Он держался за эту мысль, как за последнюю надежду.
Баржа, наконец, остановилась. Заключенных перегнали в товарные вагоны, тяжелые двери закрыли свет, и состав двинулся в неведомую даль. Смену дня и ночи можно было наблюдать только в одном маленьком окошке высоко под потолком или через трещины между досок в стенах и крыше. Йозеф приткнулся в самом дальнем и темном углу вагона, куда не проникали даже слабые проблески света, без еды и воды, собирая лишь капли дождя, текущие с крыши. Он оказался одним из немногих, кто мог самостоятельно выбраться из вагона, когда, товарняк добрался до очередного пересыльного пункта. Спотыкаясь о трупы, сцементированные человеческими экскрементами, дорожной грязью и соломенной трухой, он подполз к открытой двери. Обтрепавшийся его лапсердак из черного стал бурым, а связанная Ханной ермолка выглядела просто куском засаленной тряпки. Его длинные пепельно-серые волосы свалялись, неухоженная отросшая борода свисала неопрятными клочьями…

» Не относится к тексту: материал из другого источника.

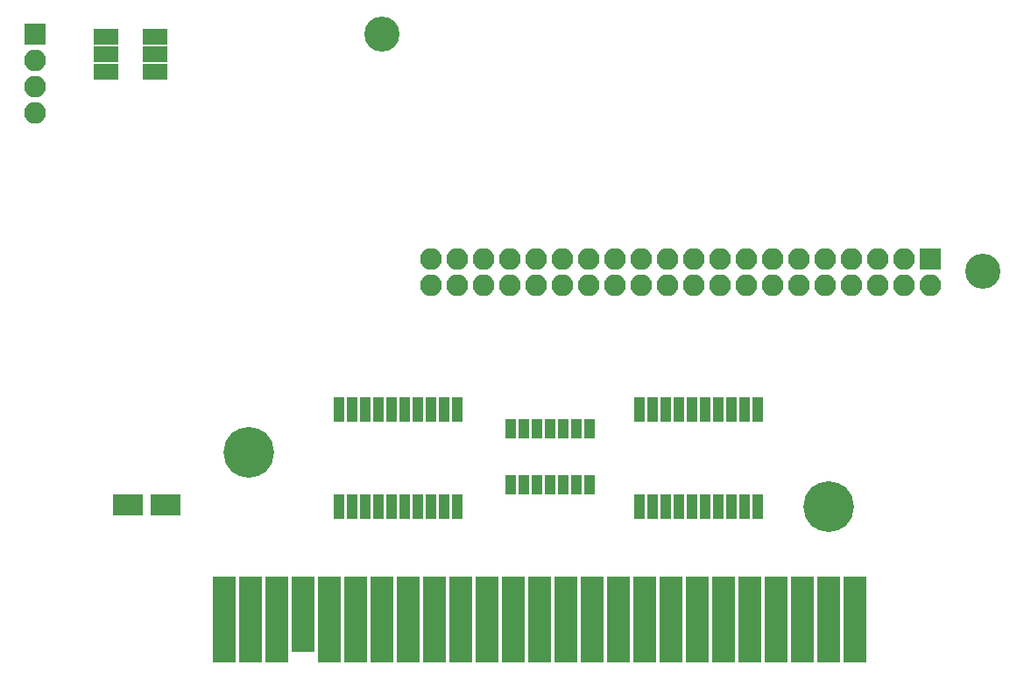
<source format=gbr>
G04 #@! TF.FileFunction,Soldermask,Top*
%FSLAX46Y46*%
G04 Gerber Fmt 4.6, Leading zero omitted, Abs format (unit mm)*
G04 Created by KiCad (PCBNEW 4.0.7) date 01/15/20 01:12:04*
%MOMM*%
%LPD*%
G01*
G04 APERTURE LIST*
%ADD10C,0.100000*%
%ADD11C,3.400000*%
%ADD12R,3.000000X2.000000*%
%ADD13R,2.400000X1.500000*%
%ADD14R,1.000000X2.350000*%
%ADD15R,1.000000X1.900000*%
%ADD16R,2.100000X2.100000*%
%ADD17O,2.100000X2.100000*%
%ADD18C,4.900000*%
%ADD19R,2.200000X8.400000*%
%ADD20R,2.200000X7.400000*%
G04 APERTURE END LIST*
D10*
D11*
X142248000Y-53129000D03*
D12*
X117707000Y-98742500D03*
X121307000Y-98742500D03*
D13*
X115520000Y-53418000D03*
X115520000Y-55118000D03*
X115520000Y-56818000D03*
X120320000Y-56818000D03*
X120320000Y-55118000D03*
X120320000Y-53418000D03*
D14*
X138049000Y-98871500D03*
X139319000Y-98871500D03*
X140589000Y-98871500D03*
X141859000Y-98871500D03*
X143129000Y-98871500D03*
X144399000Y-98871500D03*
X145669000Y-98871500D03*
X146939000Y-98871500D03*
X148209000Y-98871500D03*
X149479000Y-98871500D03*
X149479000Y-89471500D03*
X148209000Y-89471500D03*
X146939000Y-89471500D03*
X145669000Y-89471500D03*
X144399000Y-89471500D03*
X143129000Y-89471500D03*
X141859000Y-89471500D03*
X140589000Y-89471500D03*
X139319000Y-89471500D03*
X138049000Y-89471500D03*
D15*
X154686000Y-96776500D03*
X155956000Y-96776500D03*
X157226000Y-96776500D03*
X158496000Y-96776500D03*
X159766000Y-96776500D03*
X161036000Y-96776500D03*
X162306000Y-96776500D03*
X162306000Y-91376500D03*
X161036000Y-91376500D03*
X159766000Y-91376500D03*
X158496000Y-91376500D03*
X157226000Y-91376500D03*
X155956000Y-91376500D03*
X154686000Y-91376500D03*
D14*
X167132000Y-98871500D03*
X168402000Y-98871500D03*
X169672000Y-98871500D03*
X170942000Y-98871500D03*
X172212000Y-98871500D03*
X173482000Y-98871500D03*
X174752000Y-98871500D03*
X176022000Y-98871500D03*
X177292000Y-98871500D03*
X178562000Y-98871500D03*
X178562000Y-89471500D03*
X177292000Y-89471500D03*
X176022000Y-89471500D03*
X174752000Y-89471500D03*
X173482000Y-89471500D03*
X172212000Y-89471500D03*
X170942000Y-89471500D03*
X169672000Y-89471500D03*
X168402000Y-89471500D03*
X167132000Y-89471500D03*
D16*
X195199000Y-74930000D03*
D17*
X195199000Y-77470000D03*
X192659000Y-74930000D03*
X192659000Y-77470000D03*
X190119000Y-74930000D03*
X190119000Y-77470000D03*
X187579000Y-74930000D03*
X187579000Y-77470000D03*
X185039000Y-74930000D03*
X185039000Y-77470000D03*
X182499000Y-74930000D03*
X182499000Y-77470000D03*
X179959000Y-74930000D03*
X179959000Y-77470000D03*
X177419000Y-74930000D03*
X177419000Y-77470000D03*
X174879000Y-74930000D03*
X174879000Y-77470000D03*
X172339000Y-74930000D03*
X172339000Y-77470000D03*
X169799000Y-74930000D03*
X169799000Y-77470000D03*
X167259000Y-74930000D03*
X167259000Y-77470000D03*
X164719000Y-74930000D03*
X164719000Y-77470000D03*
X162179000Y-74930000D03*
X162179000Y-77470000D03*
X159639000Y-74930000D03*
X159639000Y-77470000D03*
X157099000Y-74930000D03*
X157099000Y-77470000D03*
X154559000Y-74930000D03*
X154559000Y-77470000D03*
X152019000Y-74930000D03*
X152019000Y-77470000D03*
X149479000Y-74930000D03*
X149479000Y-77470000D03*
X146939000Y-74930000D03*
X146939000Y-77470000D03*
D18*
X185356640Y-98869440D03*
D19*
X187972840Y-109799440D03*
X185432840Y-109799440D03*
X182892840Y-109799440D03*
X180352840Y-109799440D03*
X177812840Y-109799440D03*
X175272840Y-109799440D03*
X172732840Y-109799440D03*
X170192840Y-109799440D03*
X167652840Y-109799440D03*
X165112840Y-109799440D03*
X162572840Y-109799440D03*
X160032840Y-109799440D03*
X157492840Y-109799440D03*
X154952840Y-109799440D03*
X152412840Y-109799440D03*
X149872840Y-109799440D03*
X147332840Y-109799440D03*
X144792840Y-109799440D03*
X142252840Y-109799440D03*
X139712840Y-109799440D03*
X137172840Y-109799440D03*
D20*
X134627760Y-109306680D03*
D19*
X132092840Y-109799440D03*
X129552840Y-109799440D03*
X127012840Y-109799440D03*
D18*
X129357260Y-93667520D03*
D11*
X200279000Y-76136500D03*
D16*
X108712000Y-53149500D03*
D17*
X108712000Y-55689500D03*
X108712000Y-58229500D03*
X108712000Y-60769500D03*
M02*

</source>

Когда глаза его немного привыкли к свету, Йозеф разглядел офицера и двоих охранников с собаками, стоящими перед открытой вагонной дверью. Офицер смотрел на Йозефа так, будто был невероятно счастлив увидеть его среди тех, кто пережил эту поездку со смертельным исходом.
Йозеф не узнал бы его, если бы не врезавшаяся в память перекошенная гримаса-улыбка.
– За этим гадом смотреть особенно, – офицер указал на Йозефа, – он мне нужен живым.
* * *
Пересыльные пункты, организованные по всей огромной стране, формировали группы спецпоселенцев и, как гигантские центрифуги, вышвыривали их во все концы громадной советской империи – за Урал, в Сибирь, в Казахстан, на Дальний Восток.